Work item: From the random forest README below, list every file the directory diagram places inside the src folder.

-------- Text under study --------

In this repo, I coded a Random Forest (RF) Model from scratch (using only NUMPY), achieving an 88% accuracy on UCI Census Income Dataset.
The goal is to use this RF Model to predict whether an individual's annual income is >=50,000. This makes it a binary classification problem, with two labels: 0, if an individual income is <50,000, and 1, if an individual's income is >=50,000.
rf_from_scratch
│ .gitignore
│ model_train_eval.ipynb
│ README.md
│ requirements.txt
│
├───assets
│ decision_tree.png
│
├───data
│ data.csv
│
└───src
datapipeline.py
decision_tree.py
random_forest.py
__init__.py
The diagram above shows the directory structure of this repo. The model files are located in src as decision_tree.py and random_forest.py. src/datapipeline.py is a data cleaning pipeline that process the data and does train test split.
Typically, we do not upload our data files on git repo, but for the purposes of replication and demonstration of the working model, I have included the data set I used from UCI machine learning repository into the data/ folder.
The file that is important if you would like to see me put the coded RF to use is model_train_eval.ipynb, located in root.
Random Forest is a multitude of Decision Trees. So, to build a Random Forest, we need to first code a Decision Tree.
My decision tree classifier was built from scratch using Python and Numpy. It recursively splits the dataset based on feature thresholds that minimize Gini impurity, creating nodes that store feature indices, thresholds, and class labels. The tree grows until a stopping criterion (max depth or pure nodes) is met. The fit
method selects the best splits, while the predict
method traverses the tree to classify new data based on learned splits. My model uses a majority class rule when no further splitting improves impurity reduction.
To create a Random Forest, we need to define the number of Decision Trees in the forest. I draw samples from the X_train set using bootstrap aggregation (just a fancy term for sampling with replacement, also called bagging); I also sample features from the X_train set. How many times do I draw? As many times as the number of trees in my random forest.
Model training happens by fitting Decision Trees to each sample data.
For inferencing, (we use the X_test data now) we use a simple averaging mechanism, where the "votes" are averaged across the trees for each data point (an entry of X_test).
I evaluated the Decision Tree and Random Forest Models in the notebook: model_train_eval.ipynb.
Decision Tree: Accuracy - 82% Random Forest: Accuracy - 88%
To replicate my experiment, do the following:
$ git clone <repository_url>
Create a new virtual environment;
activate it. I used python 3.9 for this project.
$ conda create --name <env_name> python=3.9
$ conda activate <env_name>
Then install the required dependencies:
$ pip install -r requirements.text

-------- Data excerpt --------

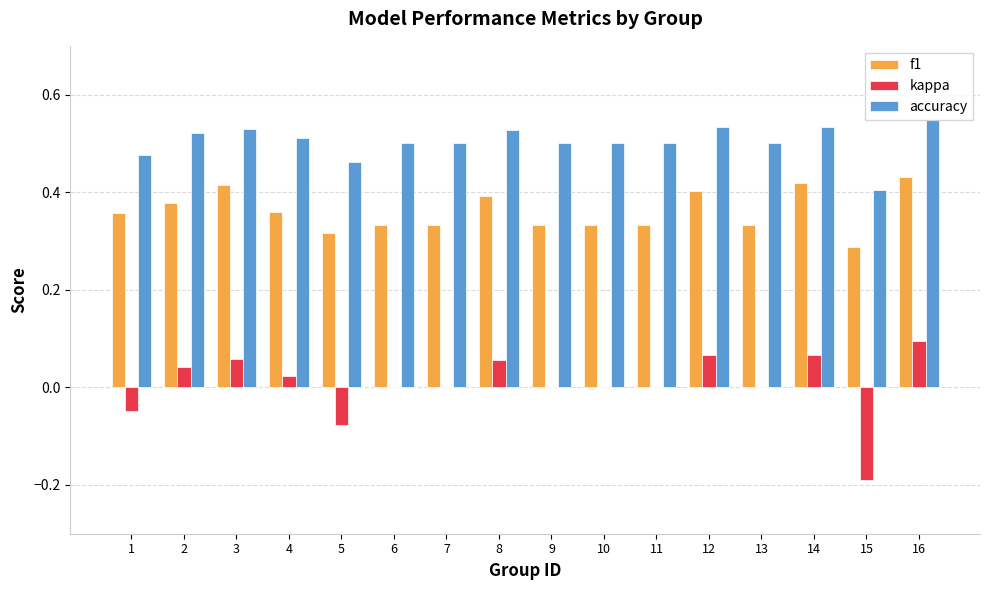

Are the bars grouped side by side (vs. stacked)?

Yes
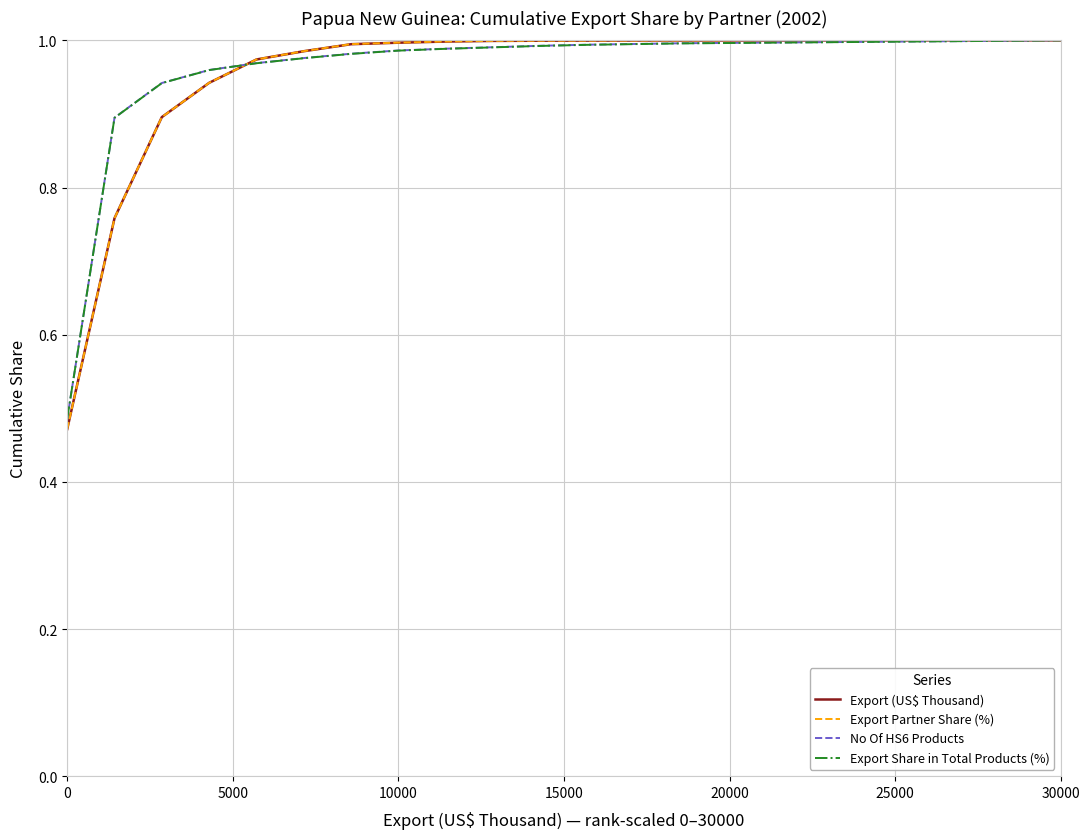

Which series has the largest range (max minus min)?

Export Partner Share (%)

--------

Problem solution: datapipeline.py, decision_tree.py, random_forest.py, __init__.py